Some of that experience has been thieved from him after the loss of influential captain Johann Muller but, with Iain Henderson likely to be promoted to the second-row, with Nick Williams slotting into the blindside of the scrum, this season's squad are much better equipped to cope.
"The loss of Johann is massive," concedes Anscombe.
"He's an inspirational captain and experienced player. You don't lose players of that calibre without having an effect on the team.
"But we are confident that our strength in depth is strong. It will create a chance for someone else to come in and we will be fully supportive in the job they as is have to do.
"Henderson is an option for us to fill the void, as is Neil McComb, while Robbie Diack has played in the second-row a bit. So there are plenty of options to chose from for the balance of the team."
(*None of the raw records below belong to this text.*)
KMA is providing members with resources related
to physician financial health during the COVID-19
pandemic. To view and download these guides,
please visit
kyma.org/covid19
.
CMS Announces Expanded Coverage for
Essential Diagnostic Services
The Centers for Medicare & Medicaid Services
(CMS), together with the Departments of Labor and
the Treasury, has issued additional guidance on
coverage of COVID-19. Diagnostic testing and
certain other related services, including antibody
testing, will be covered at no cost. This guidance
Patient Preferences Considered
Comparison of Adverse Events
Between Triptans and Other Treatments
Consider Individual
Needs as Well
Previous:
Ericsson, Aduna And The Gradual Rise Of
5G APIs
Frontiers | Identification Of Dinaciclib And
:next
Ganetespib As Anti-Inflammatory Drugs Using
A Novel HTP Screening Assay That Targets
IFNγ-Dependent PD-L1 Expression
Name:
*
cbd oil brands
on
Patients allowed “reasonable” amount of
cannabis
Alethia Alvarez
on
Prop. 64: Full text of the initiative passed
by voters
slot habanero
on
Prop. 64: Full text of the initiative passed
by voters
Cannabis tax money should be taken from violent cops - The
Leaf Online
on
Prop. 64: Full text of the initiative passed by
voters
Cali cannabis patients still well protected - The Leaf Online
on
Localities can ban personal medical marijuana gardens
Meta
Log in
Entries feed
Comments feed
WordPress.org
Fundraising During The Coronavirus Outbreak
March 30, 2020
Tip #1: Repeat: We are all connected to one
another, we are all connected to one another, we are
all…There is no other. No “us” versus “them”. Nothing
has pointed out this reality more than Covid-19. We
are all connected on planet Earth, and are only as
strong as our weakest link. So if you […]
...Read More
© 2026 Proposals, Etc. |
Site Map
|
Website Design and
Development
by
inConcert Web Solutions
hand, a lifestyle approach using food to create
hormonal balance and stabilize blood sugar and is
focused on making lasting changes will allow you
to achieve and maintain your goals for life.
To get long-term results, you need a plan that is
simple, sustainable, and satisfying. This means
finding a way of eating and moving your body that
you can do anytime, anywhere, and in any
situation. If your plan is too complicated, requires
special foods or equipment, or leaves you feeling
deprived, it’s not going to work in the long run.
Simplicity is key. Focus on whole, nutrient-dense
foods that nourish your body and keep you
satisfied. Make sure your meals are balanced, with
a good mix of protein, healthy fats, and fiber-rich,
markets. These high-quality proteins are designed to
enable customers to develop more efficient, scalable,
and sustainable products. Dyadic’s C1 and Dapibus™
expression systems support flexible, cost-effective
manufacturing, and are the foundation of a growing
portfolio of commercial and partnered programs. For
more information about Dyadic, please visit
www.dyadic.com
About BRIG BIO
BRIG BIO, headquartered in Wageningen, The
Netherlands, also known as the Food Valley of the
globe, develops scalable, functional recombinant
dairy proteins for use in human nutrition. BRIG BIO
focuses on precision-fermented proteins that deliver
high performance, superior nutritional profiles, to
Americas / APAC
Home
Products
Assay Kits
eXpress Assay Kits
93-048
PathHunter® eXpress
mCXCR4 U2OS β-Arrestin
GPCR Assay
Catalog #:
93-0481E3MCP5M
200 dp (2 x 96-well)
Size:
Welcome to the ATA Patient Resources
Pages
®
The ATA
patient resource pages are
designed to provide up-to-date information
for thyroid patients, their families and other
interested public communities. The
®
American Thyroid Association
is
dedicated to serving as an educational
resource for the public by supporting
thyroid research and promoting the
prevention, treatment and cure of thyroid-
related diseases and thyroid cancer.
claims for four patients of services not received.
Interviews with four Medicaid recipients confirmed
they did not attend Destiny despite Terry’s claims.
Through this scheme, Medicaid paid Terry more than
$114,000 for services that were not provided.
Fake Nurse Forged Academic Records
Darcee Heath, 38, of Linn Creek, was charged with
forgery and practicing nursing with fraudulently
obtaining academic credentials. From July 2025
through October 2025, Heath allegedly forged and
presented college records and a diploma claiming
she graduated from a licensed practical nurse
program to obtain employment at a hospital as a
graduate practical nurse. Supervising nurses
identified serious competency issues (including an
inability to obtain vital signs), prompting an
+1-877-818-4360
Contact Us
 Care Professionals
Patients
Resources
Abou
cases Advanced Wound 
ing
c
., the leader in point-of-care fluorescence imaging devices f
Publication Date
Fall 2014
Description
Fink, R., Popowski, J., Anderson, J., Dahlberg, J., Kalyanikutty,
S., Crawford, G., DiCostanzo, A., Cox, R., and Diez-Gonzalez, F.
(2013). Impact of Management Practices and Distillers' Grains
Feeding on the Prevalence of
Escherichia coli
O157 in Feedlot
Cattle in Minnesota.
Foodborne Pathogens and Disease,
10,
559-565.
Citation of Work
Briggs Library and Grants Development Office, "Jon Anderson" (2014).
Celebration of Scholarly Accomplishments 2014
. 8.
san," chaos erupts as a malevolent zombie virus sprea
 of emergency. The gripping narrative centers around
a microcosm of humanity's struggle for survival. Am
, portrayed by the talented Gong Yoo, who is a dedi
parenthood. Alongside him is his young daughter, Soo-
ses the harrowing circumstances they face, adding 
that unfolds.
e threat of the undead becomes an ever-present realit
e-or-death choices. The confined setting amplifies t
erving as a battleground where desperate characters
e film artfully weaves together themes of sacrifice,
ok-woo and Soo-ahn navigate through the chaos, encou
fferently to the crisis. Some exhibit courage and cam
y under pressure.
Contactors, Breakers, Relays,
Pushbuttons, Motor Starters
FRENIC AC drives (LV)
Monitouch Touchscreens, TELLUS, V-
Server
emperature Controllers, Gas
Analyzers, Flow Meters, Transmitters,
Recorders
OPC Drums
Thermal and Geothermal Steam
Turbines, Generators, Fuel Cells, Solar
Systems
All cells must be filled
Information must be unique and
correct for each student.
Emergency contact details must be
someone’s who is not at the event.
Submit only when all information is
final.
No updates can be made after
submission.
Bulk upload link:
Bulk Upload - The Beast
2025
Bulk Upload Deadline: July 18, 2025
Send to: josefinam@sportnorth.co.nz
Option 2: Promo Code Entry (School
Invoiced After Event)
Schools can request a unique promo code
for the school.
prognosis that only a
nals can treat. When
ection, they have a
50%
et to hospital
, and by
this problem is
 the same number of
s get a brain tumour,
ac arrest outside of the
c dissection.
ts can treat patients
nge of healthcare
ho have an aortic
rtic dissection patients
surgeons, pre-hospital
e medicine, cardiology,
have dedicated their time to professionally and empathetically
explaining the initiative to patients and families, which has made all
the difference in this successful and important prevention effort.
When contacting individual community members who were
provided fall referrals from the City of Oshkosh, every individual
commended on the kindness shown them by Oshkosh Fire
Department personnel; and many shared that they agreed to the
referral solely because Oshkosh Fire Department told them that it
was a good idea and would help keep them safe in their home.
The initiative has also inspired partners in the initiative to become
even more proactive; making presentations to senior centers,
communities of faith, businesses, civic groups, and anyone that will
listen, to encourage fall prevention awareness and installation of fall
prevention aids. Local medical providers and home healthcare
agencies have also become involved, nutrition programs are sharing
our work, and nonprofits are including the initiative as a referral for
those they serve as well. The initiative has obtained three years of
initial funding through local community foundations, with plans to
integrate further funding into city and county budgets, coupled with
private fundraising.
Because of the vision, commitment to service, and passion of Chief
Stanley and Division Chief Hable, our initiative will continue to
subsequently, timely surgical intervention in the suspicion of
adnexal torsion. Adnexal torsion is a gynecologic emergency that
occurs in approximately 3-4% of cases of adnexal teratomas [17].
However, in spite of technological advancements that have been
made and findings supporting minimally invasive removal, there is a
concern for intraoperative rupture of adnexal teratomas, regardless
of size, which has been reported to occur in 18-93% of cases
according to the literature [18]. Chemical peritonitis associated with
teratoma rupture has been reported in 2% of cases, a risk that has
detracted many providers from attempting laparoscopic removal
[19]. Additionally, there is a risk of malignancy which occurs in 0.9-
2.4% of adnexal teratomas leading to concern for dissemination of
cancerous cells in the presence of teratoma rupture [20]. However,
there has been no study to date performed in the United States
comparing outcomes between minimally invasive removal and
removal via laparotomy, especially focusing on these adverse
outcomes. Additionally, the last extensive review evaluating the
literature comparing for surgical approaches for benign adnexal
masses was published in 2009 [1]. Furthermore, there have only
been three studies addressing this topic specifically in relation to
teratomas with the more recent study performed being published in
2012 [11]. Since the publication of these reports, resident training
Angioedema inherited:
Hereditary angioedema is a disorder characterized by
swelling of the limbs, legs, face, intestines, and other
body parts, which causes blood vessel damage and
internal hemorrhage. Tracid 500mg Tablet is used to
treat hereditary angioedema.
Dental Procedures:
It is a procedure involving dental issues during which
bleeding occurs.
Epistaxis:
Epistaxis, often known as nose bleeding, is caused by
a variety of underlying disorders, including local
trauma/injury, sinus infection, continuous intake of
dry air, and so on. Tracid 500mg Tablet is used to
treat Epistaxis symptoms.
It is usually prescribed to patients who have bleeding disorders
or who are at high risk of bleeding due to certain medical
Anscombe admits there is a sense of expectancy following last week's result.
"There is a little pressure on us to repeat the success, particularly at home. We went there to Northampton expecting to do a job, and it will be expected again this week," he says.
"People outside our team didn't really expect us to win, but that doesn't affect us as a group.
"If we do things right as per our preparation and meeting the challenges that are ahead, it will be equally as fierce a battle as before.
"If we don't get the result we seek, then both Northampton and Castres come back into the competition.
"It means that we will go into Christmas being one of three teams to top the pool, and we certainly do not want to be in that position."